While the initial benefits are undeniable, the looming question of how to design an app or game that people use on an ongoing basis remains.

A matter of design?
No single app or game that exists today will likely be the answer to many of America’s health problems like heart disease, Type 2 diabetes, obesity, stroke and the metabolic syndrome. But there are certainly lessons that public and private healthcare organizations can learn from Pokémon Go in reaching consumers with new, and sometimes surprising, ways that are more effective than traditional health apps.

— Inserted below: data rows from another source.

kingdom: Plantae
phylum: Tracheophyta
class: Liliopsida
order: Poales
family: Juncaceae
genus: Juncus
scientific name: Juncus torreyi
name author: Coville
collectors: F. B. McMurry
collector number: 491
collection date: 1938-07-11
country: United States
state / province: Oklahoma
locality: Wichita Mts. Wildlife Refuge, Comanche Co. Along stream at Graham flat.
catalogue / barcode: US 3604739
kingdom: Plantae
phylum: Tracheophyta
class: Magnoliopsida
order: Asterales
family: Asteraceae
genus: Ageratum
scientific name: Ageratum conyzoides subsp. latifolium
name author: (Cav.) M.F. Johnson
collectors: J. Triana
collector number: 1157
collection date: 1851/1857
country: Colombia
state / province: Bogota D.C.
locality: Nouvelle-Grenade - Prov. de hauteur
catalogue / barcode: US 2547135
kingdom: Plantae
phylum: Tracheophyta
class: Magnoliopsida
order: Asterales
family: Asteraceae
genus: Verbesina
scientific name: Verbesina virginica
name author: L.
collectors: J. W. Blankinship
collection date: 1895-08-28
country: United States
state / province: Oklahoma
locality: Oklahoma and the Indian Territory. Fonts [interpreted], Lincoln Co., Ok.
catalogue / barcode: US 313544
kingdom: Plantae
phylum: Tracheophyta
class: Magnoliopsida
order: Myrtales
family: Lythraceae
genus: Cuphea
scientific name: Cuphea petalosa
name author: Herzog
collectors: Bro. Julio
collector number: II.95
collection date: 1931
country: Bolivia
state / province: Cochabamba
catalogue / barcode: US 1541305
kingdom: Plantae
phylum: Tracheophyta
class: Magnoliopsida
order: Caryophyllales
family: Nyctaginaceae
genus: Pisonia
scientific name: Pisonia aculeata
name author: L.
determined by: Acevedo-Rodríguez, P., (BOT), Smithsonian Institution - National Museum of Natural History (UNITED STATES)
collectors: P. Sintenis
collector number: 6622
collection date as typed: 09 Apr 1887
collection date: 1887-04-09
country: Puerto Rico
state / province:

Microsoft researchers compared Pokémon Go to four unnamed health apps and determined that it was able to engage and activate previously inactive populations — something other technologies have thus far failed to accomplish. 

"Comparing Pokémon Go to existing mobile health apps, we find further evidence that Pokémon Go is able to reach low activity populations while mobile health and fitness apps largely draw from an already active population," the researchers explained. "This highlights the promise of game-based interventions versus traditional approaches, which have often been ineffective for these groups of people."

That is perhaps the biggest upside to public health efforts focusing on making patients more accountable for their individual health as part of a broader strategy to reduce taxpayer spending on care and insurance.

The researchers also suggested that if such activity levels continued apace, Pokémon Go could add 2,825 million more years to users in the U.S. 

And that is the big design question public health entities, entrepreneurs and healthcare executives face: How can we possibly design a game, app or device that can keep users engaged and active over the long haul?

Hurdles and promises
Right now it appears that even Pokémon Go will not be the tool that helps users sustain their activity levels for years to come.

After spiking at some 45 million daily active users in July, the month it was first available to download and play, that number dipped down to 30 million by summer’s end.  

[Also: Pokémon Go decline does not bode well for patient engagement]

The highest hurdle to designing a successful patient activation tool, of course, is that games must hold player interest beyond the exciting shiny new object phase.

Games also have to bring a broad appeal to reach wide populations of males and females and, the Microsoft researchers added, they need to complement existing physical activities rather than replacing them.

"We see great promise for public health in designing geocentric games like Pokémon Go and in working to sustain users' engagement," the researchers wrote. "Understanding how to design games and how to bring together games and health interventions will be important to public health in the future."